DSÖ Sağlık Sistemleri Genel Müdür Yardımcısı Yukiko Nakatani, "Yapay zeka, sömürünün yeni bir cephesi haline gelmemeli" dedi ve yalnızca yerli halkların ve yerel toplulukların korunmasının değil, aynı zamanda geleneksel tıpta yapay zekanın geleceğini şekillendirmede aktif katılımlarının sağlanmasının da önemini vurguladı.

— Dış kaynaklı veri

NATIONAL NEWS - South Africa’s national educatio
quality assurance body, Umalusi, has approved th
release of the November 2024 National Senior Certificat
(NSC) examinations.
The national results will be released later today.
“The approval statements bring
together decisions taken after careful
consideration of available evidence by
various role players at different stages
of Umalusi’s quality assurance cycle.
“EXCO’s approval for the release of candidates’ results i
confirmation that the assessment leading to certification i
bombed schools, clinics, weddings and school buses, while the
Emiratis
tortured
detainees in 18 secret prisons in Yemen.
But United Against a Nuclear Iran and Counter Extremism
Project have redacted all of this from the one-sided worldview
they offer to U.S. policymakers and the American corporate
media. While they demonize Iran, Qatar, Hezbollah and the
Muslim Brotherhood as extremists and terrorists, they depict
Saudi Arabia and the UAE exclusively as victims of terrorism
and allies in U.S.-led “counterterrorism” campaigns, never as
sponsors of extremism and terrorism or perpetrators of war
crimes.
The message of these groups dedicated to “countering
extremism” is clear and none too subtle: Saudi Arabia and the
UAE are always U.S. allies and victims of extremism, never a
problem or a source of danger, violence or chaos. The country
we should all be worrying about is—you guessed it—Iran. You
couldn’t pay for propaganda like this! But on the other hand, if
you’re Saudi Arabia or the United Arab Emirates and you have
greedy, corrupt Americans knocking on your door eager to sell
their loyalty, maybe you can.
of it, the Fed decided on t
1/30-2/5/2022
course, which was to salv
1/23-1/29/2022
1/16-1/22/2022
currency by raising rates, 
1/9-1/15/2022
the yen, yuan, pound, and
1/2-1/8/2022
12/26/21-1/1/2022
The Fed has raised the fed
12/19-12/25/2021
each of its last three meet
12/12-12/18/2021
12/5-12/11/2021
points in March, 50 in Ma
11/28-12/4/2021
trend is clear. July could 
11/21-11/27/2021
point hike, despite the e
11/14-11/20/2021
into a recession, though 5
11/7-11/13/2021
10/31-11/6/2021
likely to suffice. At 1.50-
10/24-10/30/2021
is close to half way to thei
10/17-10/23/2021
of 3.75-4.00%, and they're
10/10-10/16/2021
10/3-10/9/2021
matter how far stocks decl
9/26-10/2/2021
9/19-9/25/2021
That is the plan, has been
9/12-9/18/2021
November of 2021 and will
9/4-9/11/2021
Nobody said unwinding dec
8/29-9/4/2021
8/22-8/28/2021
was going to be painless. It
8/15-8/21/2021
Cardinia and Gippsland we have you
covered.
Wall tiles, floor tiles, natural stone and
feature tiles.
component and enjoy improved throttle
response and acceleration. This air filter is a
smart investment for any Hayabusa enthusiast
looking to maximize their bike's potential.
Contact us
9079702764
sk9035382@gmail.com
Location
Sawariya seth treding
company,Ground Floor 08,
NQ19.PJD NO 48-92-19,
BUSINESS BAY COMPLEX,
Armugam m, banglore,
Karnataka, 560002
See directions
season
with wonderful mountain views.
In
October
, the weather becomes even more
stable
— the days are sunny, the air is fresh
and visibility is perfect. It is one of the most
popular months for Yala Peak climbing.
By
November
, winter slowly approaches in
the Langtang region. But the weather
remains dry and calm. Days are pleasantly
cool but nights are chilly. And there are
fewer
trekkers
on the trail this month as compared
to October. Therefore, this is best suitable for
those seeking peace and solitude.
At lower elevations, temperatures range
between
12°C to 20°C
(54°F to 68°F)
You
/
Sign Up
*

Bunu başarmak için raporda, paydaşlara kültürel çeşitliliğe ve IDSov'a saygı gösteren kapsayıcı yapay zeka ekosistemlerine yatırım yapmaları ve yapay zekayı geleneksel tıpta açıkça ele alan ulusal politikalar ve yasal çerçeveler geliştirmeleri çağrısında bulunuluyor.
Ayrıca, geleneksel tıp uygulayıcılarının ve topluluklarının kapasitesinin ve dijital okuryazarlığının geliştirilmesi; veri kalitesi, birlikte çalışabilirlik ve yapay zekanın etik kullanımı için küresel standartların oluşturulması; ve yapay zeka destekli dijital depolar ve fayda paylaşım modelleri aracılığıyla geleneksel bilginin korunması çağrısında bulunmaktadır.